Question 6: What do you think the nuclear field needs right now?
More leadership of the kind offered by Ploughshares! We need to recognize the perverse impacts and incentives created by the existing funding systems for nuclear policy work, which lead to organizations competing for a limited pool of funding, and a highly restrictive definition of what counts as legitimate knowledge. We need to break down those systems by working collaboratively to build a movement that can increase the overall funding pool available and maximize the impact of the available funds.
I also think we need to further humanize the conversation by continuing the movement to re-center humans, not nuclear weapons, in our work for peace. We spend a lot of time stating our opposition to the nuclear weapons symbology, institutions, and policies that already exists, which is understandable given their perverse nature.

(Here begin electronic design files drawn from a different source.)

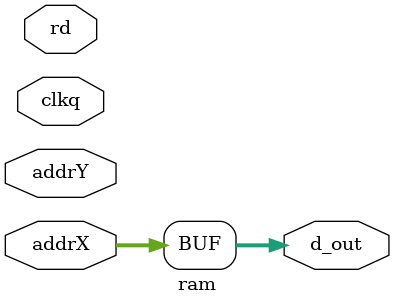
<source format=v>
module ram #(
	parameter mem_file_name = "none",
	parameter Xsize=1280,
	parameter Ysize=800

) (
  	input clkq,
  	output reg [10:0]d_out,
  	input [10:0]addrX,
  	input [31:0]addrY, 
	input rd
	
);

//reg    [23:0] ram [0:Xsize*Ysize]; 


//always @(posedge clk) d_out <= ram[ addrX ];
initial d_out =0;
always @(clkq) d_out = addrX ;

/*
initial 
begin
	if (mem_file_name != "none")
	begin
		$readmemh(mem_file_name, ram);
	end
end
*/
endmodule

</source>
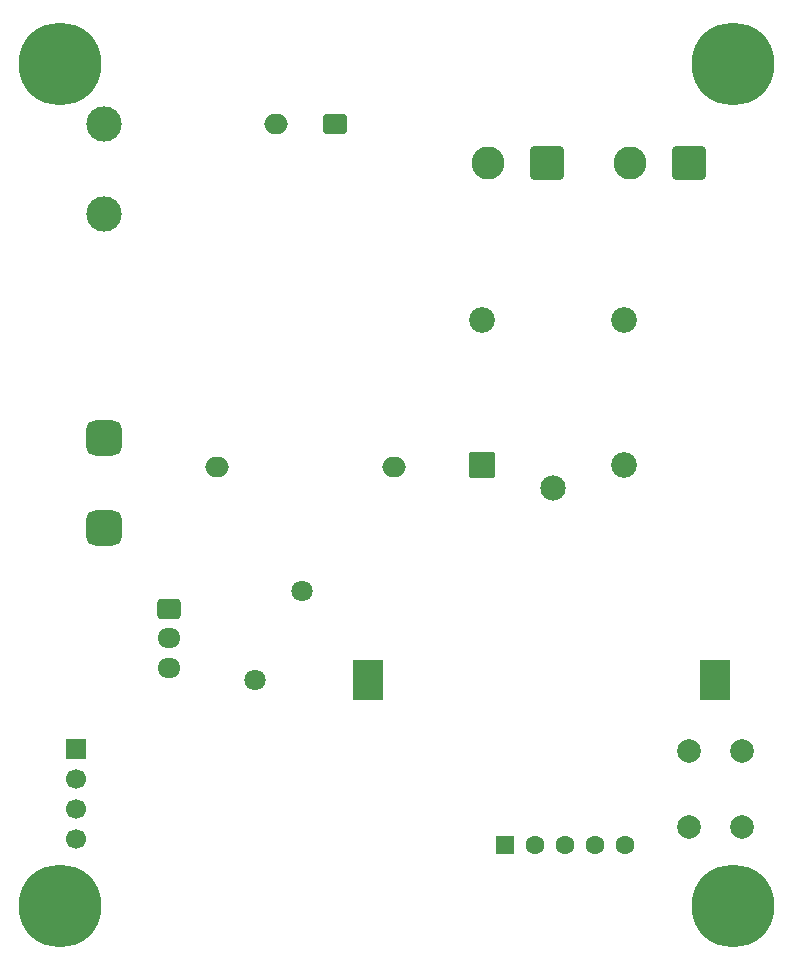
<source format=gbr>
%TF.GenerationSoftware,KiCad,Pcbnew,9.0.7-9.0.7~ubuntu22.04.1*%
%TF.CreationDate,2026-01-30T05:50:45+05:30*%
%TF.ProjectId,SOLDERING_IRON_CONTROLLER,534f4c44-4552-4494-9e47-5f49524f4e5f,rev?*%
%TF.SameCoordinates,Original*%
%TF.FileFunction,Soldermask,Bot*%
%TF.FilePolarity,Negative*%
%FSLAX46Y46*%
G04 Gerber Fmt 4.6, Leading zero omitted, Abs format (unit mm)*
G04 Created by KiCad (PCBNEW 9.0.7-9.0.7~ubuntu22.04.1) date 2026-01-30 05:50:45*
%MOMM*%
%LPD*%
G01*
G04 APERTURE LIST*
G04 Aperture macros list*
%AMRoundRect*
0 Rectangle with rounded corners*
0 $1 Rounding radius*
0 $2 $3 $4 $5 $6 $7 $8 $9 X,Y pos of 4 corners*
0 Add a 4 corners polygon primitive as box body*
4,1,4,$2,$3,$4,$5,$6,$7,$8,$9,$2,$3,0*
0 Add four circle primitives for the rounded corners*
1,1,$1+$1,$2,$3*
1,1,$1+$1,$4,$5*
1,1,$1+$1,$6,$7*
1,1,$1+$1,$8,$9*
0 Add four rect primitives between the rounded corners*
20,1,$1+$1,$2,$3,$4,$5,0*
20,1,$1+$1,$4,$5,$6,$7,0*
20,1,$1+$1,$6,$7,$8,$9,0*
20,1,$1+$1,$8,$9,$2,$3,0*%
G04 Aperture macros list end*
%ADD10RoundRect,0.750000X0.750000X-0.750000X0.750000X0.750000X-0.750000X0.750000X-0.750000X-0.750000X0*%
%ADD11C,3.000000*%
%ADD12C,0.800000*%
%ADD13C,7.000000*%
%ADD14R,1.600000X1.600000*%
%ADD15C,1.600000*%
%ADD16RoundRect,0.250001X1.149999X1.149999X-1.149999X1.149999X-1.149999X-1.149999X1.149999X-1.149999X0*%
%ADD17C,2.800000*%
%ADD18C,1.800000*%
%ADD19RoundRect,0.250000X-0.750000X0.600000X-0.750000X-0.600000X0.750000X-0.600000X0.750000X0.600000X0*%
%ADD20O,2.000000X1.700000*%
%ADD21RoundRect,0.250000X-0.725000X0.600000X-0.725000X-0.600000X0.725000X-0.600000X0.725000X0.600000X0*%
%ADD22O,1.950000X1.700000*%
%ADD23RoundRect,0.102000X0.990000X-0.990000X0.990000X0.990000X-0.990000X0.990000X-0.990000X-0.990000X0*%
%ADD24C,2.184000*%
%ADD25C,2.139000*%
%ADD26C,2.000000*%
%ADD27R,1.700000X1.700000*%
%ADD28C,1.700000*%
%ADD29R,2.540000X3.510000*%
G04 APERTURE END LIST*
D10*
%TO.C,F1*%
X129750000Y-91370000D03*
X129750000Y-83750000D03*
D11*
X129750000Y-64780000D03*
X129750000Y-57160000D03*
%TD*%
D12*
%TO.C,H3*%
X183010000Y-120735000D03*
X184866155Y-121503845D03*
X181153845Y-121503845D03*
X185635000Y-123360000D03*
D13*
X183010000Y-123360000D03*
D12*
X180385000Y-123360000D03*
X184866155Y-125216155D03*
X181153845Y-125216155D03*
X183010000Y-125985000D03*
%TD*%
D14*
%TO.C,RN1*%
X163640000Y-118235000D03*
D15*
X166180000Y-118235000D03*
X168720000Y-118235000D03*
X171260000Y-118235000D03*
X173800000Y-118235000D03*
%TD*%
D16*
%TO.C,J3*%
X167260000Y-60485000D03*
D17*
X162260000Y-60485000D03*
%TD*%
D18*
%TO.C,RV1*%
X146510000Y-96735000D03*
X142510000Y-104235000D03*
%TD*%
D19*
%TO.C,PS1*%
X149260000Y-57155000D03*
D20*
X144260000Y-57155000D03*
X154260000Y-86235000D03*
X139260000Y-86235000D03*
%TD*%
D21*
%TO.C,J4*%
X135260000Y-98217500D03*
D22*
X135260000Y-100717500D03*
X135260000Y-103217500D03*
%TD*%
D23*
%TO.C,K1*%
X161760000Y-86020000D03*
D24*
X173760000Y-86020000D03*
D25*
X167760000Y-88020000D03*
D24*
X161760000Y-73820000D03*
X173760000Y-73820000D03*
%TD*%
D26*
%TO.C,SW1*%
X183760000Y-110235000D03*
X183760000Y-116735000D03*
X179260000Y-110235000D03*
X179260000Y-116735000D03*
%TD*%
D12*
%TO.C,H1*%
X183010000Y-49485000D03*
X184866155Y-50253845D03*
X181153845Y-50253845D03*
X185635000Y-52110000D03*
D13*
X183010000Y-52110000D03*
D12*
X180385000Y-52110000D03*
X184866155Y-53966155D03*
X181153845Y-53966155D03*
X183010000Y-54735000D03*
%TD*%
D27*
%TO.C,J1*%
X127360000Y-110115000D03*
D28*
X127360000Y-112655000D03*
X127360000Y-115195000D03*
X127360000Y-117735000D03*
%TD*%
D16*
%TO.C,J5*%
X179260000Y-60485000D03*
D17*
X174260000Y-60485000D03*
%TD*%
D12*
%TO.C,H2*%
X126010000Y-49485000D03*
X127866155Y-50253845D03*
X124153845Y-50253845D03*
X128635000Y-52110000D03*
D13*
X126010000Y-52110000D03*
D12*
X123385000Y-52110000D03*
X127866155Y-53966155D03*
X124153845Y-53966155D03*
X126010000Y-54735000D03*
%TD*%
%TO.C,H4*%
X126010000Y-120735000D03*
X127866155Y-121503845D03*
X124153845Y-121503845D03*
X128635000Y-123360000D03*
D13*
X126010000Y-123360000D03*
D12*
X123385000Y-123360000D03*
X127866155Y-125216155D03*
X124153845Y-125216155D03*
X126010000Y-125985000D03*
%TD*%
D29*
%TO.C,J2*%
X181440000Y-104235000D03*
X152080000Y-104235000D03*
%TD*%
M02*

</source>
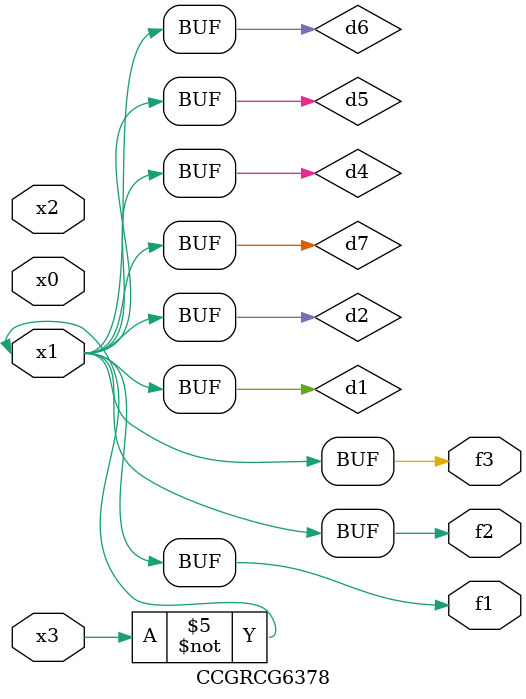
<source format=v>
module CCGRCG6378(
	input x0, x1, x2, x3,
	output f1, f2, f3
);

	wire d1, d2, d3, d4, d5, d6, d7;

	not (d1, x3);
	buf (d2, x1);
	xnor (d3, d1, d2);
	nor (d4, d1);
	buf (d5, d1, d2);
	buf (d6, d4, d5);
	nand (d7, d4);
	assign f1 = d6;
	assign f2 = d7;
	assign f3 = d6;
endmodule

</source>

But I think we could also do a better job of balancing that with the forward-looking work of imagining “what next,” so that we have a positive vision, a “North Star” (for those in the Northern Hemisphere; where I’m from in Aotearoa New Zealand, we have a constellation of six stars, the Southern Cross, that tells us where magnetic South is!) to shine a light on where we might go from here, and to attract people to it.
Question 7: What is the best book you’ve read recently?
“Singing for our Supper: Walking an English Songline from Kent to Cornwall,” by Will Parsons. It’s the story of two young British men literally singing to feed themselves as they wander the old pilgrimage routes in England. Those routes are currently being “rediscovered”, after they were banned and largely forgotten following the destruction of the old religious orders in the 1530s, on the orders of Henry VIII. The book is a whimsical, poetic “on-the-road” story of wandering adventure, and a great respite from focusing on nuclear weapons in my work life!